== OBJETIVO DE LA TAREA ==
Devuelva cada línea del material en la que figure la palabra "Fanning".

[Elementos enumerados en un conjunto de datos]
====
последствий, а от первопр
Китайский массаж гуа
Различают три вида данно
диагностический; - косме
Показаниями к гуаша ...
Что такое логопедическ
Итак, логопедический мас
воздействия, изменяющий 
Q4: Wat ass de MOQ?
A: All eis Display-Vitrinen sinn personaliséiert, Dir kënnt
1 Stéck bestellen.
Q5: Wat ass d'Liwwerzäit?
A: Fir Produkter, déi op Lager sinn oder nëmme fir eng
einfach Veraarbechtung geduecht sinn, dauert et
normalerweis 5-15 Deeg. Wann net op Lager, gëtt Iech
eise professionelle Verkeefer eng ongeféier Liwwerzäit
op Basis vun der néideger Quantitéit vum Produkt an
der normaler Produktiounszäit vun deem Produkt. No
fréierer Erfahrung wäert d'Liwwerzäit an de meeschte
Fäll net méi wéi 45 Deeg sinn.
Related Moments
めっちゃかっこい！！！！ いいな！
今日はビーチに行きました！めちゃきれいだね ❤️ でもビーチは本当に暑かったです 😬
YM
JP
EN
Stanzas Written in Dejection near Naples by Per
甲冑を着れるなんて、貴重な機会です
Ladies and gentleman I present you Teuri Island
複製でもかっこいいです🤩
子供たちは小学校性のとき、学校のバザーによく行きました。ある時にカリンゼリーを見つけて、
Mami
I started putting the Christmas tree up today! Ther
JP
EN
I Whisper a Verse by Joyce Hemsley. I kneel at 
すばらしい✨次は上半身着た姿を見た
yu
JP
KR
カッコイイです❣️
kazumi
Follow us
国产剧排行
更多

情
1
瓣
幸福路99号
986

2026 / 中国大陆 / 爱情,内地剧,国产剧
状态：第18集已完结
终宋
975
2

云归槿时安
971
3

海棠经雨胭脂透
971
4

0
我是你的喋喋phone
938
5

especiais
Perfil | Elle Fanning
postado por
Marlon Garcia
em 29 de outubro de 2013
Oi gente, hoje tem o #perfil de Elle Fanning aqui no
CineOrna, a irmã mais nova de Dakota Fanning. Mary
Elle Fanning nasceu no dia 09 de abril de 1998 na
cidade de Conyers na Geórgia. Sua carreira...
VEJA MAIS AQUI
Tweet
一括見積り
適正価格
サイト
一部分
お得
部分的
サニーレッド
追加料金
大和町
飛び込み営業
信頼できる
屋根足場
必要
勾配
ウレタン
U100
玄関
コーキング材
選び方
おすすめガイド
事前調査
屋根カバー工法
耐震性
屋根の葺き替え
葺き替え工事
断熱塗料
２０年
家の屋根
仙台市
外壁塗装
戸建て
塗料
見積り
====
== RESULTADO ==
Perfil | Elle Fanning
Oi gente, hoje tem o #perfil de Elle Fanning aqui no
CineOrna, a irmã mais nova de Dakota Fanning. Mary
Elle Fanning nasceu no dia 09 de abril de 1998 na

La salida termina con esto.